The newfound tombs sit close to the Palace of Nestor, a ruler mentioned in Homer’s famous works ‘The Iliad’ and ‘The Odyssey.’
The large administrative center was destroyed by fire sometime around 1180 BCE, but remains the best-preserved Bronze Age palace on the Greek mainland.
University of Cincinnati’s Professor Carl Blegen first discovered its ruins in 1939, where he unearthed a number of clay tablets written in Linear B script, the earliest known written form of Greek.
Professor Blegen had wanted to excavate in the 1950s in the field where the University of Cincinnati team found the new tombs, called Tholos VI and Tholos VII, but could not get permission from the property owner to expand his investigation.
“Like with the Griffin Warrior grave, by the end of the first week we knew we had something that was really important,” said University of Cincinnati archaeologist Dr. Sharon Stocker, who supervised the excavation.

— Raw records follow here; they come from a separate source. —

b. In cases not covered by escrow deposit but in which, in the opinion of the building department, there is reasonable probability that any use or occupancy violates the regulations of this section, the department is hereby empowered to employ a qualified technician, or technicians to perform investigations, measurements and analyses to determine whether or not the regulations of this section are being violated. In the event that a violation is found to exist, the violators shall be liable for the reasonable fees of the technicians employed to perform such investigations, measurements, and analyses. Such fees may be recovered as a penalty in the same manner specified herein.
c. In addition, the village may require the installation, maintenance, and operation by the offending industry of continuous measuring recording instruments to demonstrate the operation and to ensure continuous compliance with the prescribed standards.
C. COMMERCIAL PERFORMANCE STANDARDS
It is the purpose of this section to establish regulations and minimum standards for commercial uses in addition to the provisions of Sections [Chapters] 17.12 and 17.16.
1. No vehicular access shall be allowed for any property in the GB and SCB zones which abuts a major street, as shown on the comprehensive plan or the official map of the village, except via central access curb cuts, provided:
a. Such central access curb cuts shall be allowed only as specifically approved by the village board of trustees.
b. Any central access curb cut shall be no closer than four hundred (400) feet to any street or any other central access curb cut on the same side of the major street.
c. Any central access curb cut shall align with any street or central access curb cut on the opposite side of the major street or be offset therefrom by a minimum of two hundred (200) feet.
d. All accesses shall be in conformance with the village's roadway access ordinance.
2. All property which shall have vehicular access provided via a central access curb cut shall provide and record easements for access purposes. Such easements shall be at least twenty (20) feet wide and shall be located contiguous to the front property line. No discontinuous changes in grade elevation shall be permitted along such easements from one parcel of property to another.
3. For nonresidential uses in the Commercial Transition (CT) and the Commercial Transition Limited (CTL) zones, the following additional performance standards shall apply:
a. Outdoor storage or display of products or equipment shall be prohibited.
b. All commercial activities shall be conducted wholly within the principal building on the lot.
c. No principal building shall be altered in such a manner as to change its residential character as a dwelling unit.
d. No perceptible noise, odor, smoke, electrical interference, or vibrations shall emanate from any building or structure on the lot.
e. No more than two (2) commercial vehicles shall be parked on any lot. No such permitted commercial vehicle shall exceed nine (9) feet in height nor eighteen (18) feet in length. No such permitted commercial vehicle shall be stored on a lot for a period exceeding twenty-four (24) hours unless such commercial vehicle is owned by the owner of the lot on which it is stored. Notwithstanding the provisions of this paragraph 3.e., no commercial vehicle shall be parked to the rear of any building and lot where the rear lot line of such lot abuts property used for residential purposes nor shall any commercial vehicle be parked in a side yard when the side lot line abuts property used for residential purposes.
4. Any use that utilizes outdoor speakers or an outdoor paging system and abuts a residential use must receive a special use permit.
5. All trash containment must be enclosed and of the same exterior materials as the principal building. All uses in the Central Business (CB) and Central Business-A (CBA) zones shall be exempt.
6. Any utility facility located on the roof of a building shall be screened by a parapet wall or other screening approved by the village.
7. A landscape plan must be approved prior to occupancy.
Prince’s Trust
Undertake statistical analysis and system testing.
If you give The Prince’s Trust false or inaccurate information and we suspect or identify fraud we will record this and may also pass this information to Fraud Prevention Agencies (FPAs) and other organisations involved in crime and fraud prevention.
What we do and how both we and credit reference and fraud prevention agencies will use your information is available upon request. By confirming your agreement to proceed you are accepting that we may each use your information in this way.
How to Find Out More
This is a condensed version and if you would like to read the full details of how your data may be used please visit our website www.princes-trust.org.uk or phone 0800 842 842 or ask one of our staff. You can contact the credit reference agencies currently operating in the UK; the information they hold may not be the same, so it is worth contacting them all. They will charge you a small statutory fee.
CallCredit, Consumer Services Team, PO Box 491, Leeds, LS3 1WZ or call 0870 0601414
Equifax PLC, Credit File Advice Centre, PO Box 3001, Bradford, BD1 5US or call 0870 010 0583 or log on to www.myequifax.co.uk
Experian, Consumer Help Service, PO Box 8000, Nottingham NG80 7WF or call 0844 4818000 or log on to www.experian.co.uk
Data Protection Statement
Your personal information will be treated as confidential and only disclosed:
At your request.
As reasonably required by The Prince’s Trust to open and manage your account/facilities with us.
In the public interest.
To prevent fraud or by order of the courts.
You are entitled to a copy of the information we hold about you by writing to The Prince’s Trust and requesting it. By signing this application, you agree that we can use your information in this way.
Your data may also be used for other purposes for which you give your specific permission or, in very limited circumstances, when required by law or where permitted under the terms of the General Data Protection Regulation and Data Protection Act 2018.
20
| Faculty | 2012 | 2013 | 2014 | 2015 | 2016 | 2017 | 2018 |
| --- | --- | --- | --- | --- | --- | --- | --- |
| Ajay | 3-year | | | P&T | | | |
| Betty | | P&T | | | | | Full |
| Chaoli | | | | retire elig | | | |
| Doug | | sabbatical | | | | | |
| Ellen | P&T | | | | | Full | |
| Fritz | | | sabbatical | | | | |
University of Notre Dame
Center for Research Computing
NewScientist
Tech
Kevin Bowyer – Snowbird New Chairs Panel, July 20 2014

“It soon became clear to us that lightning had struck again,” added University of Cincinnati’s Professor Jack Davis.
The Griffin Warrior is named for the mythological creature — part eagle, part lion — engraved on an ivory plaque in his tomb. Among the priceless objects of art was an agate sealstone depicting mortal combat.
“Artifacts found in the princely tombs tell similar stories about life along the Mediterranean 3,500 years ago,” Professor Davis said.
A seal made of the semiprecious stone carnelian from the family tombs at Pylos depicts an image of two genii, lionlike mythological creatures holding serving vessels and an incense burner over an altar and below a 16-pointed star. On the right is a putty impression of the piece. Image credit: Jeff Vanderpool / UC Classics.
Like the grave of the Griffin Warrior, the Tholos VI and VII tombs contained artwork emblazoned with mythological creatures.
An agate sealstone featured two lion-like creatures called genii standing upright on clawed feet.
“They carry a serving vase and an incense burner, a tribute for the altar before them featuring a sprouting sapling between horns of consecration,” Dr. Stocker said.
“Above the genii is a 16-pointed star. The same 16-pointed star also appears on a bronze and gold artifact in the grave.”
“It’s rare. There aren’t many 16-pointed stars in Mycenaean iconography. The fact that we have two objects with 16 points in two different media (agate and gold) is noteworthy.”
“The genius motif appears elsewhere in the East during this period.”
“One problem is we don’t have any writing from the Minoan or Mycenaean time that talks of their religion or explains the importance of their symbols.”
A gold ring depicts bulls and barley, the first known representation of domesticated animals and agriculture in ancient Greece. Image credit: UC Classics.
The archaeologists found a gold ring that depicted two bulls flanked by sheaves of grain, identified as barley by a paleobotanist.
“It’s an interesting scene of animal husbandry — cattle mixed with grain production. It’s the foundation of agriculture,” Professor Davis said.
A gold pendant from the family tombs at Pylos featuring the likeness of Hathor. Image credit: Vanessa Muro / UC Classics.
The team also found a gold pendant featuring the likeness of the Egyptian goddess Hathor.
“Its discovery is particularly interesting in light of the role she played in Egypt as protectress of the dead,” Professor Davis said.
The Tholos VI and VII tombs also contained amber from the Baltic, amethyst from Egypt, imported carnelian and lots of gold.
A double argonaut from the family tombs at Pylos. Image credit: Jeff Vanderpool / UC Classics.
“The tombs paint a picture of accumulated wealth and status,” Dr. Stocker said.
“I think these are probably people who were very sophisticated for their time. They have come out of a place in history where there were few luxury items and imported goods. And all of a sudden at the time of the first tholos tombs, luxury items appear in Greece.”
“You have this explosion of wealth. People are vying for power. It’s the formative years that will give rise to the Classic Age of Greece.”